Caroline Isaacs of the American Friends Service Committee, a Quaker group focused on criminal justice reform, said not being able to find work makes all problems worse – if people can’t find jobs, they likely can’t find housing or pay their bills, so they may be more likely to offend again and end up back in prison.
A ban the box policy would help end what she calls “legalized discrimination” against ex-offenders and allow Ducey the chance to set an example for the state and private employers, Isaacs said.
“All this stuff is old news practically everywhere except for Arizona. This stuff has been done and tested and proven. Not only is it not a risk, it’s going to be a net gain for the state,” she said.
Beth Avery, staff attorney at workers’ rights group the National Employment Law Project, said it’s hard to put a number on exactly how many people ban the box can help, but it’s significant. Nearly one-third of people have some type of record that could show up on an employment background check, she said.
Their records follow them around, attaching a stigma to employment and housing prospects, Avery said.
“They don’t get an opportunity to present their qualifications,” she said.
Fair chance hiring policies delay background checks, ideally until there’s a conditional job offer, Avery said.

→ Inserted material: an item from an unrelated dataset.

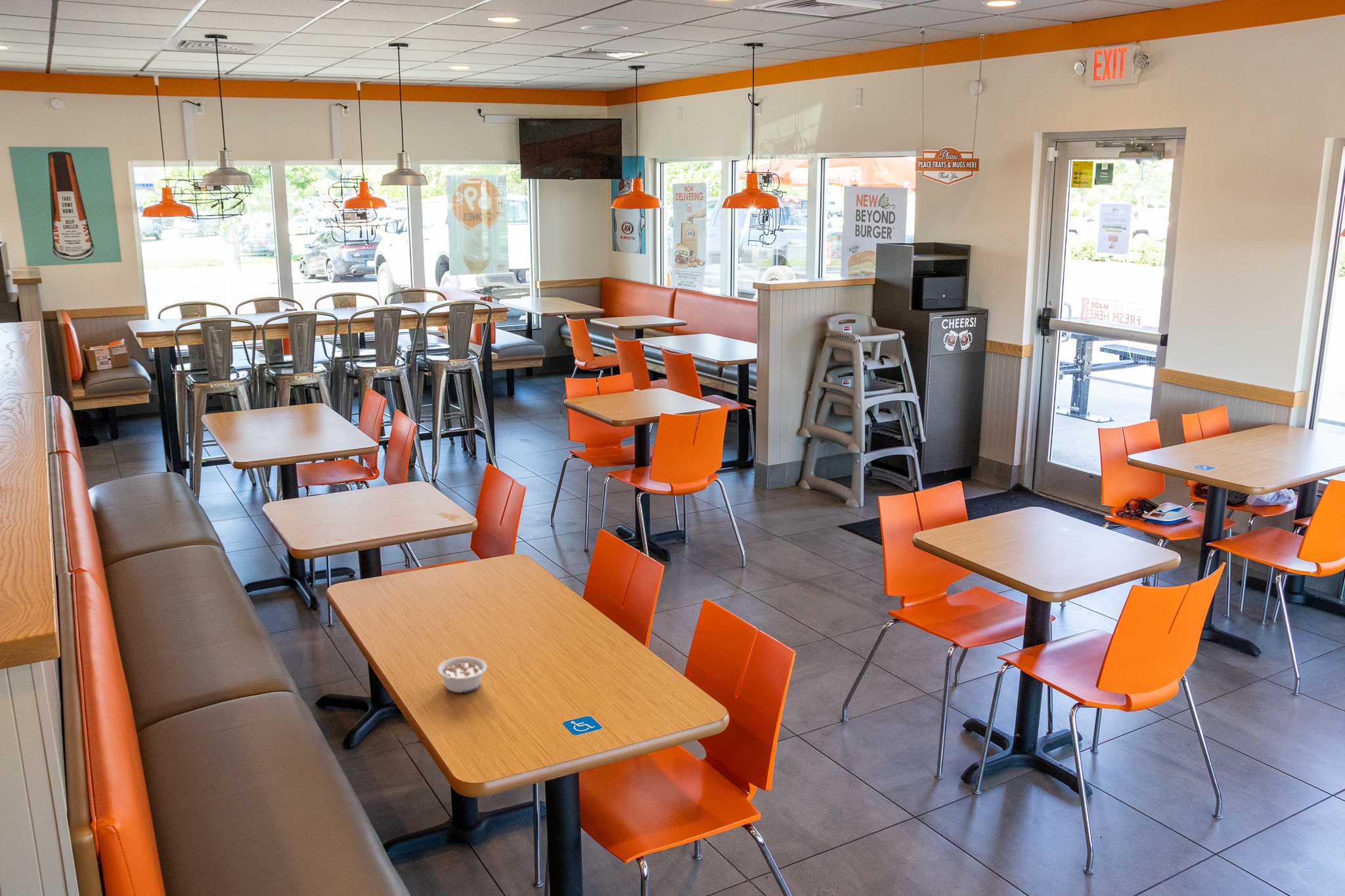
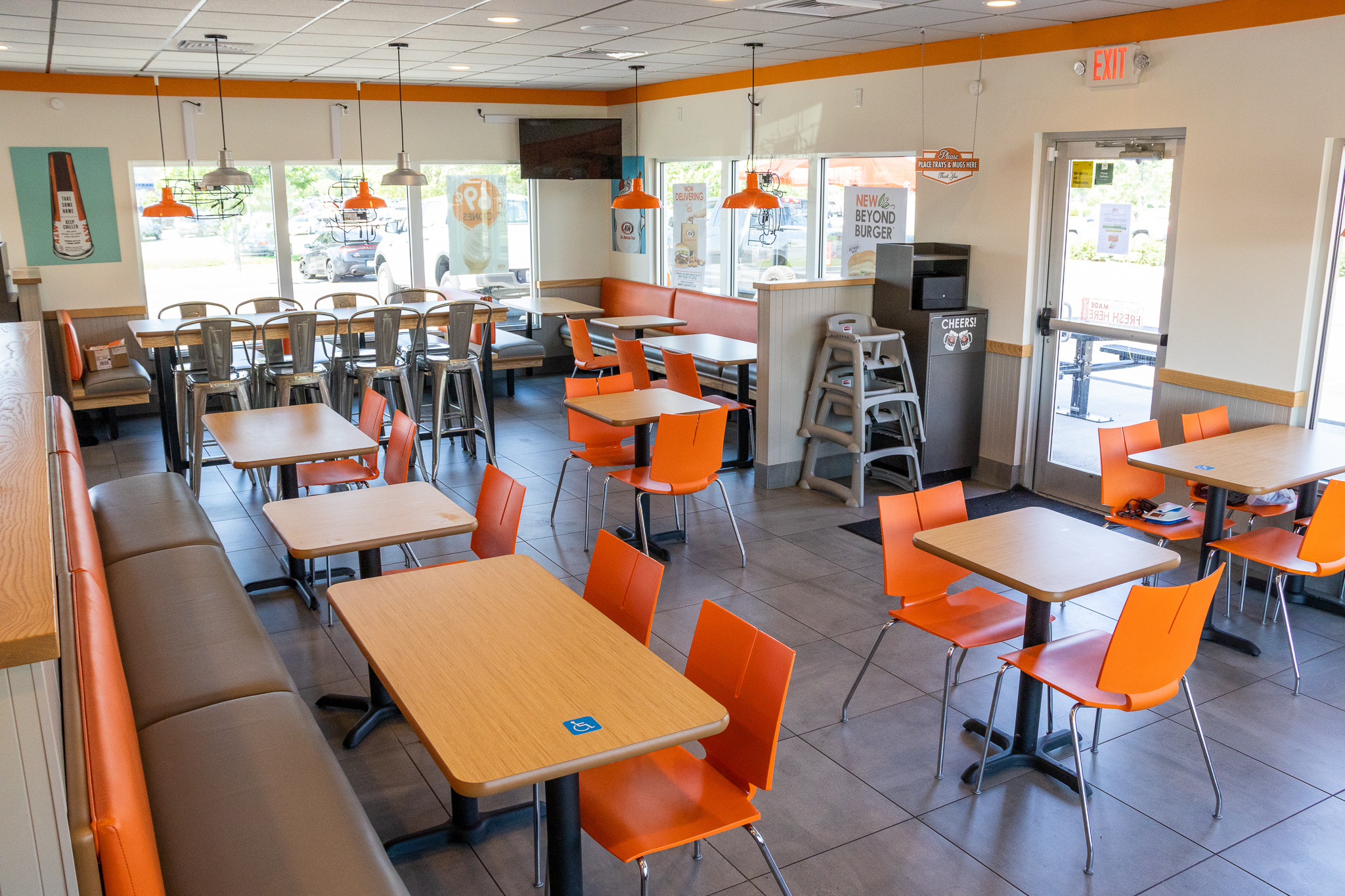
- legume [437,656,488,693]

The ideal hiring policy looks at whether the conviction relates to the job, the nature of the offense, and how much time has passed, she said.
Ban the box policies aren’t strictly partisan either, Avery said. Some of the most recent adopters are Republican-led states like Utah, Kentucky, Indiana and Nevada, she noted.

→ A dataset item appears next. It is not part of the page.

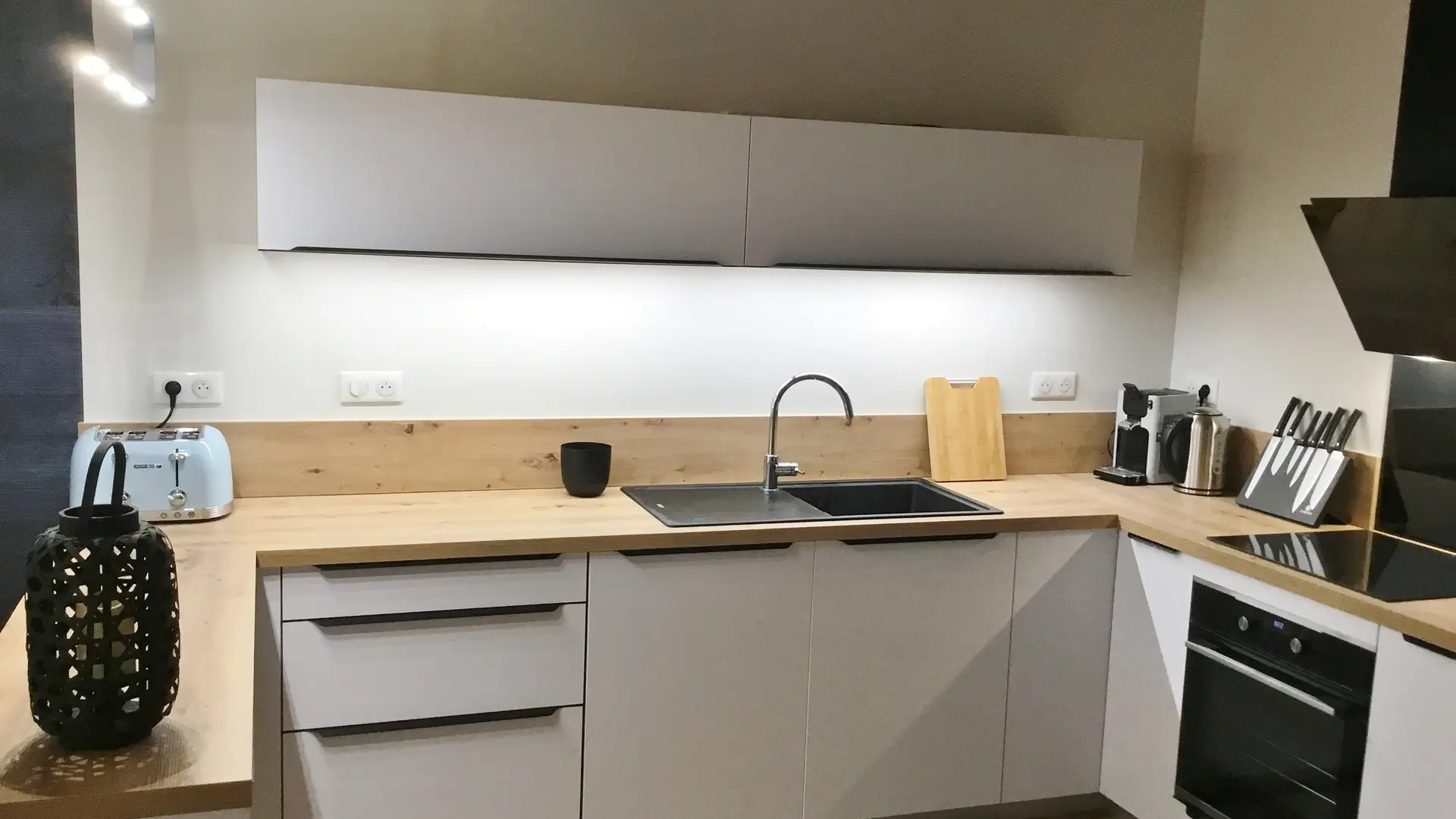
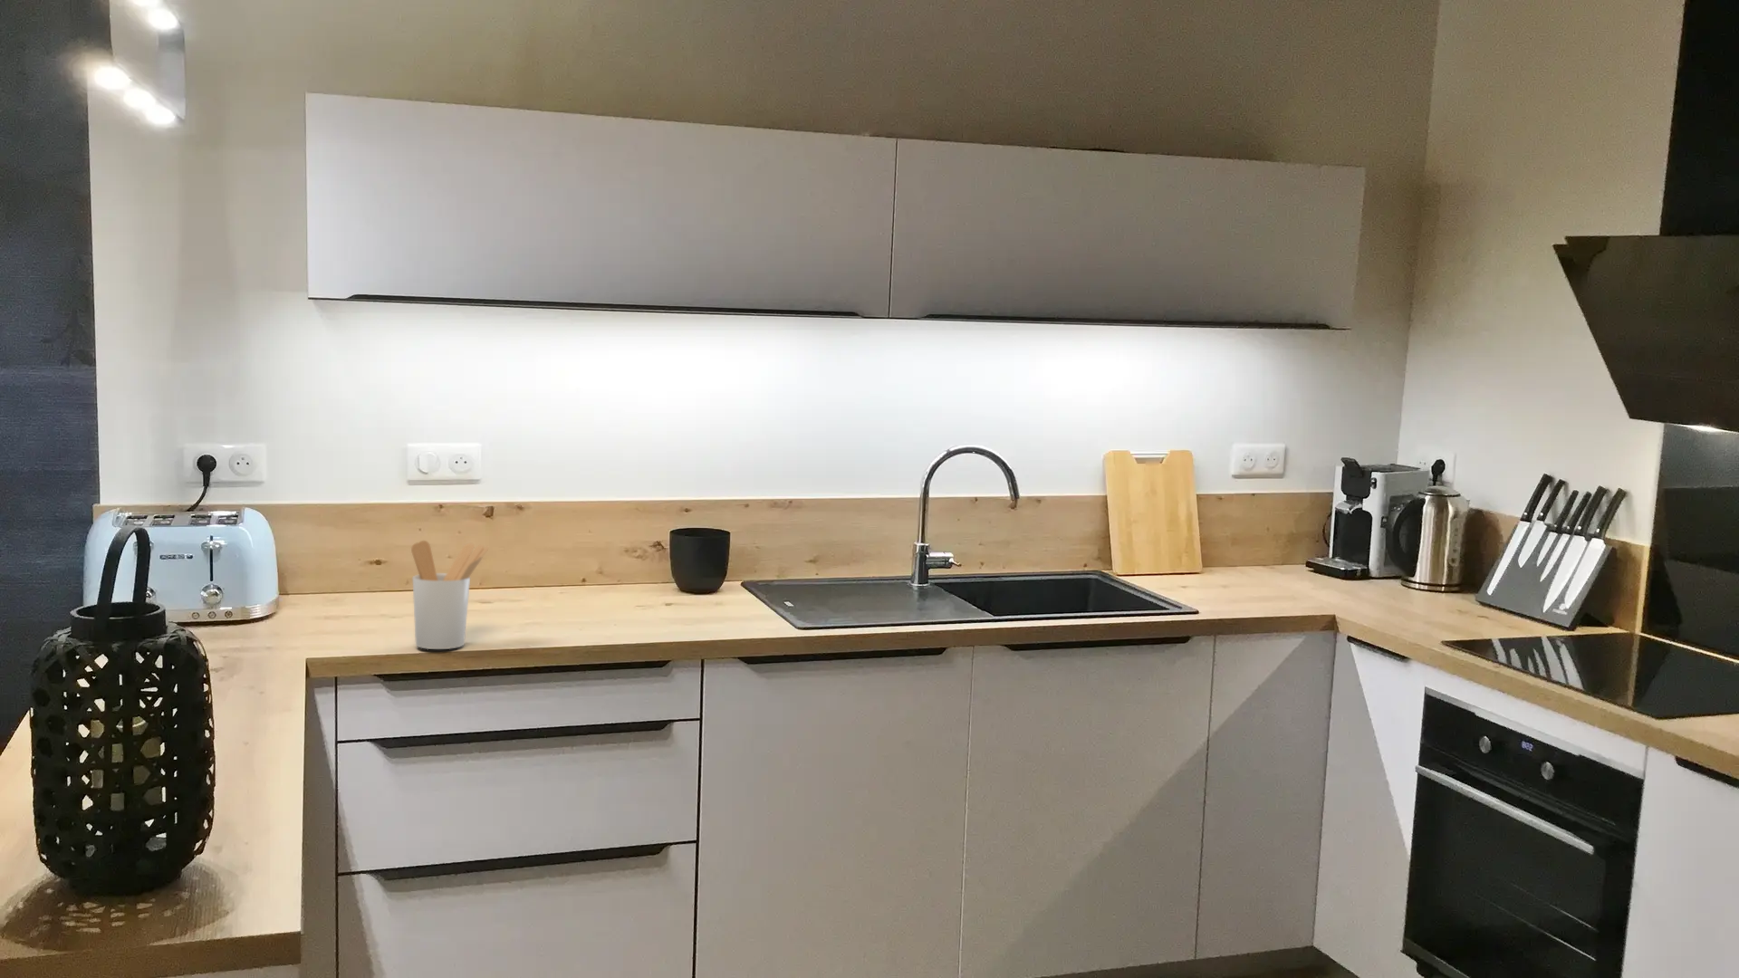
+ utensil holder [411,540,490,650]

She said the policy ties in with justice reform efforts Republicans have recently started promoting. The policies create less cost for government and increase public safety because they get people back to work, reducing recidivism, she said.
But some studies have shown possible unintended consequences for ban the box policies. A 2016 study by Amanda Agan of Rutgers University and Sonja Starr of University of Michigan Law School found ban the box policies negatively impacted black men because employers made assumptions on criminal records in the absence of a box.
The researchers sent 15,000 fake job applications to New Jersey and New York City employers both before and after ban the box policies were instituted. While white job seekers in general received more callbacks, the ban the box policy exacerbated the problem, the researchers said. Before ban the box policies, white candidates got
7 percent more callbacks, which increased to 45 percent after the policy was instituted.
Another study found the fair chance policies could lead employers to guess at criminal records, leading them to avoid interviewing low-skilled black and Hispanic applicants, researchers Jennifer Doleac of University of Virginia and Benjamin Hansen of University of Oregon concluded.
Avery said her group has a lot of questions about the studies’ methodology and conclusions, but said the ban the box policies aren’t the culprit – racial discrimination is.
“The real moral of the story here is that ban the box policies and fair chance policies are not intended to be a silver bullet,” she said. “They’re one part of a smart, comprehensive approach to this problem of mass incarceration and its effects on communities of color and people in general that’s been centuries in the making.”